Die Gerüchteküche brodelt: Wurde die "Arctic Sea" entführt? Waren Piraten am Werk, geht es um eine Mafia-Fehde oder einen Handelsstreit? Hier eine Zusammenfassung der Spekulationen.
Am Samstag ging für das seit mehr als zwei Wochen verschwundene Frachtschiff eine Lösegeldforderung ein, russische Medien berichteten am Montag über eine Summe von mindestens 1,5 Millionen US-Dollar (rund eine Million Euro). Die Forderung nach Lösegeld erhärtet die Hinweise darauf, dass das Schiff entführt wurde. Unklar ist, von wem und weshalb.

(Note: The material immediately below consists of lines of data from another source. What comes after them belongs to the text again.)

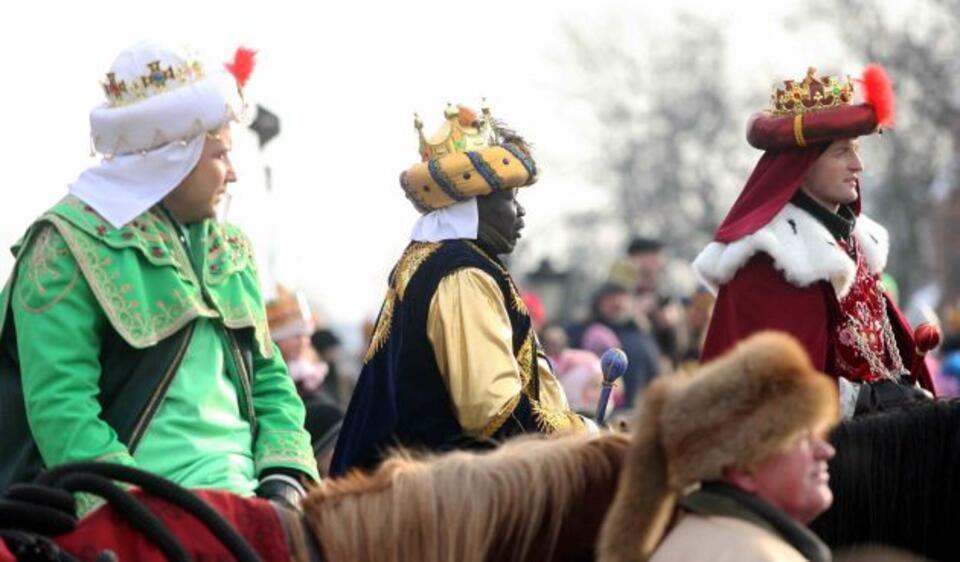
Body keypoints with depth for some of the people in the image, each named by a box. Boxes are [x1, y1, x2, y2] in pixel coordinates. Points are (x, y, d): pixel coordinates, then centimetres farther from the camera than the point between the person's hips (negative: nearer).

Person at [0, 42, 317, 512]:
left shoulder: (228, 249, 21)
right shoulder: (70, 246, -2)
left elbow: (269, 381, 23)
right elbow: (60, 410, -11)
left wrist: (283, 478, 4)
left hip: (243, 501, 7)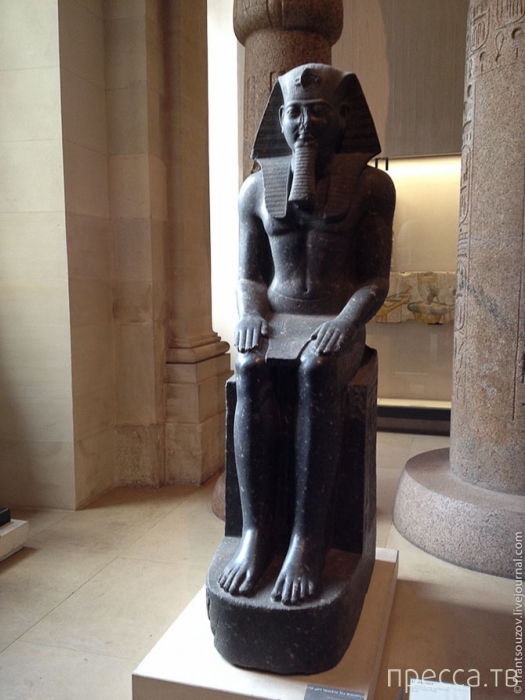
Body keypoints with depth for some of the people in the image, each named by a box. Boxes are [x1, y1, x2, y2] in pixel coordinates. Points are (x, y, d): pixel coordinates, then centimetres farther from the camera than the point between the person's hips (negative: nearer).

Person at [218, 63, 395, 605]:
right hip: (275, 322, 2)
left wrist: (346, 323, -21)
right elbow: (248, 276, 10)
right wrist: (250, 315, -12)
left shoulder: (371, 185, 3)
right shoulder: (256, 188, 10)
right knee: (251, 372, -32)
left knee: (315, 372, -36)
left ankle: (308, 538, -29)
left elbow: (376, 280, -1)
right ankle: (255, 530, -26)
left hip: (338, 327, -2)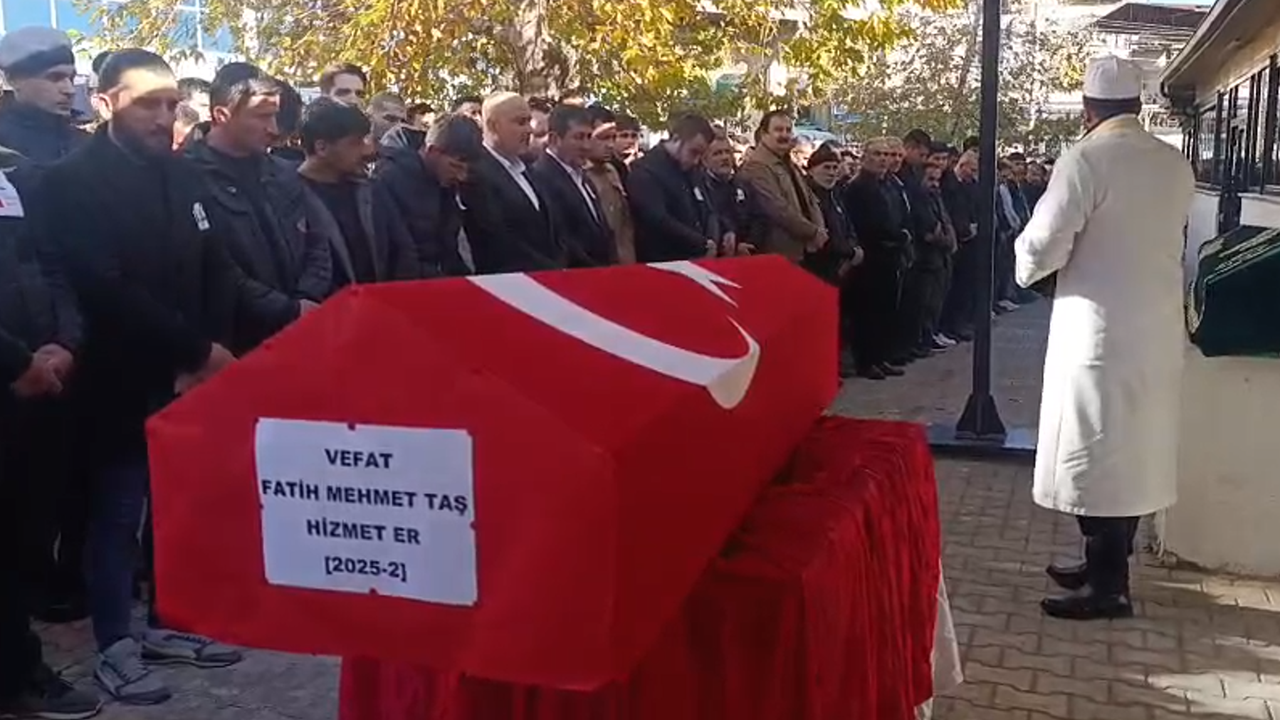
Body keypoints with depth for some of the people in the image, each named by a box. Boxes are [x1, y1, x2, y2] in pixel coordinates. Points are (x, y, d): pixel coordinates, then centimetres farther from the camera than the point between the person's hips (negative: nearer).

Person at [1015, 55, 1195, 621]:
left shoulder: (1086, 159, -14)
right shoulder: (1176, 165, 6)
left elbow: (1043, 244, -16)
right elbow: (1162, 239, 15)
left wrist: (1028, 268, 5)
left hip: (1100, 330, -7)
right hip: (1157, 328, 7)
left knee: (1095, 454, 1)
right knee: (1132, 451, 15)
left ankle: (1107, 587, 8)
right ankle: (1107, 564, 28)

Der Direktor der finnischen Reederei Solchart, Viktor Maveyev, ging vergangene Woche von einem Piratenangriff aus. Wenn das Schiff tatsächlich gekapert wurde, würde es sich dabei um den ersten Fall von moderner Piraterie in europäischen Gewässern handeln. Ein Sprecher der EU-Kommission sagte am Wochenende, der Fall habe nichts mit "traditionellen" Akten von Piraterie oder bewaffneten Überfällen auf See gemein.

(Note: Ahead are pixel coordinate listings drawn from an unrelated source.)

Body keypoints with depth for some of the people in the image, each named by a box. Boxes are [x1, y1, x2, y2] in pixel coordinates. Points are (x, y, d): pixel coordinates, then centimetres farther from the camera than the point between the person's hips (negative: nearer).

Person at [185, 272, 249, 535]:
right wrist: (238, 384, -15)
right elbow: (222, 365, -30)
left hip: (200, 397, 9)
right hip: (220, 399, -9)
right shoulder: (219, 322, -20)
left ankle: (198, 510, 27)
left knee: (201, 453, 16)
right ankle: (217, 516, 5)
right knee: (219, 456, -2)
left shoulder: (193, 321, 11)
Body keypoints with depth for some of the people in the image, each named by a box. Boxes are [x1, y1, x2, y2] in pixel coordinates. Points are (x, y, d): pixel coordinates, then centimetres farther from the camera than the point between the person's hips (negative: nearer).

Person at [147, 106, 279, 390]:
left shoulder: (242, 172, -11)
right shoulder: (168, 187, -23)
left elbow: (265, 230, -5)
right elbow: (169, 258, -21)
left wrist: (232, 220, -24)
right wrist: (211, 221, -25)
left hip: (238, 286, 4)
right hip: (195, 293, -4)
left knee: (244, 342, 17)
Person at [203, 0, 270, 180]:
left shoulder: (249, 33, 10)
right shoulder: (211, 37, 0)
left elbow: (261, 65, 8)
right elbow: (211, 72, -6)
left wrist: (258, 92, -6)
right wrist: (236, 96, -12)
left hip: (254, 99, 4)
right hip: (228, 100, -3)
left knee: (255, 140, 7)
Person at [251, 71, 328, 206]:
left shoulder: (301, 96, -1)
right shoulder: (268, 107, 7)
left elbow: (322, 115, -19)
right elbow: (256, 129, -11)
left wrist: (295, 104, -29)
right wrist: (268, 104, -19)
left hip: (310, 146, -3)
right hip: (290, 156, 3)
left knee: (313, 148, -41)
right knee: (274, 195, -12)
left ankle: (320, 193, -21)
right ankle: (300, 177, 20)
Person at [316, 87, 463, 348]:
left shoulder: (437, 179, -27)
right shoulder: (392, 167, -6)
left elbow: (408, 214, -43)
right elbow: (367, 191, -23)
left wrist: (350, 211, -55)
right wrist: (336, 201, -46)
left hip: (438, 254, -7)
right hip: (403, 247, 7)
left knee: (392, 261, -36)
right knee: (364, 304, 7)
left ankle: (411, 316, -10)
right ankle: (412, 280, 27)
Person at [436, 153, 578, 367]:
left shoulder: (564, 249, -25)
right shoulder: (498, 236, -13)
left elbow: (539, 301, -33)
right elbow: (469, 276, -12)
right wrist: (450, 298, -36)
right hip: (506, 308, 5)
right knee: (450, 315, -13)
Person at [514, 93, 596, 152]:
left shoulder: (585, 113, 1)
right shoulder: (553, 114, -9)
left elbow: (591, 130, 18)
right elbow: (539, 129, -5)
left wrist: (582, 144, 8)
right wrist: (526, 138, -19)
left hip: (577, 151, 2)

Experten vermuteten, dass der Frachter möglicherweise eine geheime Ladung an Bord hatte. Offiziell transportiert das Schiff Rundhölzer im Wert von 1,3 Millionen Euro. Einer Theorie zufolge war die Besatzung der "Arctic Sea" in Drogenschmuggel verwickelt und wurde Opfer einer Auseinandersetzung in der Unterwelt.

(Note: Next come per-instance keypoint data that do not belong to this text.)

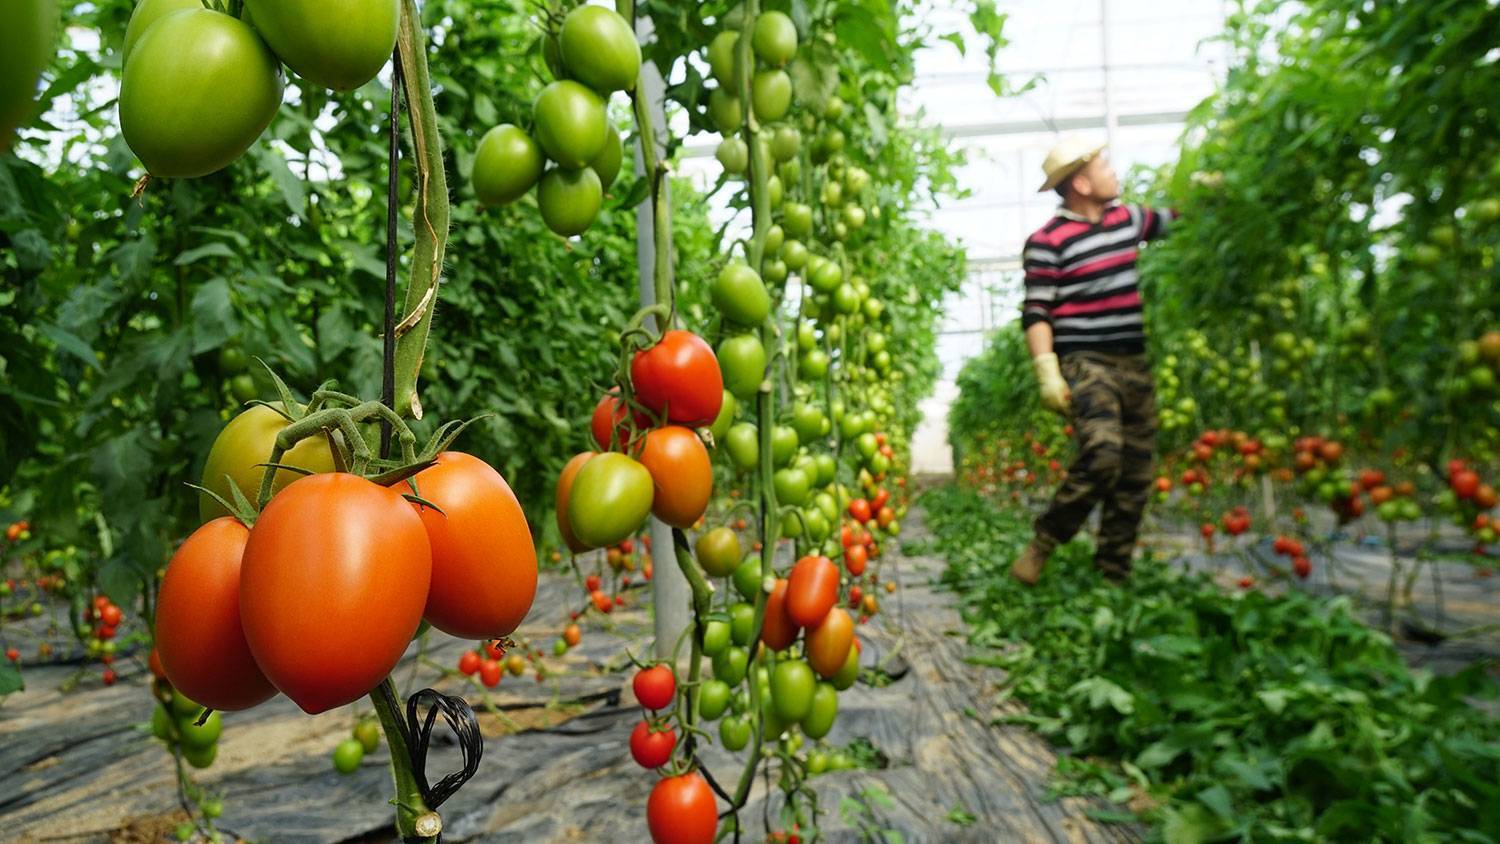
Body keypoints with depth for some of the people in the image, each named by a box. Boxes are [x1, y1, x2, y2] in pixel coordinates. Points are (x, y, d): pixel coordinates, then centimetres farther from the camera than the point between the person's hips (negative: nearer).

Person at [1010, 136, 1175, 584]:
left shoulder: (1128, 219, 13)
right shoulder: (1047, 242, -8)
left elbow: (1174, 218, 35)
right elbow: (1036, 313, -12)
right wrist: (1047, 373, -20)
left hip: (1135, 363, 8)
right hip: (1086, 363, -7)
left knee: (1136, 473, 6)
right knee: (1103, 453, -27)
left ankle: (1113, 574, 18)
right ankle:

In der Moskauer Boulevardzeitung Moskowski Komsomelz mutmaßte der Vizechef der russischen Seefahrergewerkschaft, Sergej Portenko, der Frachter habe nicht Holz, sondern Waffen für Westafrika geladen. Dies solle nun "vertuscht" werden.
Nick Davis, Experte für Sicherheitsfragen auf See beim Merchant Maritime Warfare Center (MMWC), vertrat gegenüber der Nachrichtenagentur AP die These, dass die "offenbar gut geplante Entführung" das Resultat eines internationalen Handelsstreits sei. Das entführte Schiff solle als "Pfand" dienen, um Druck auszuüben. Das funktioniere freilich nur, wenn auch die andere Seite etwas zu verbergen hat - etwa eine geheime Fracht.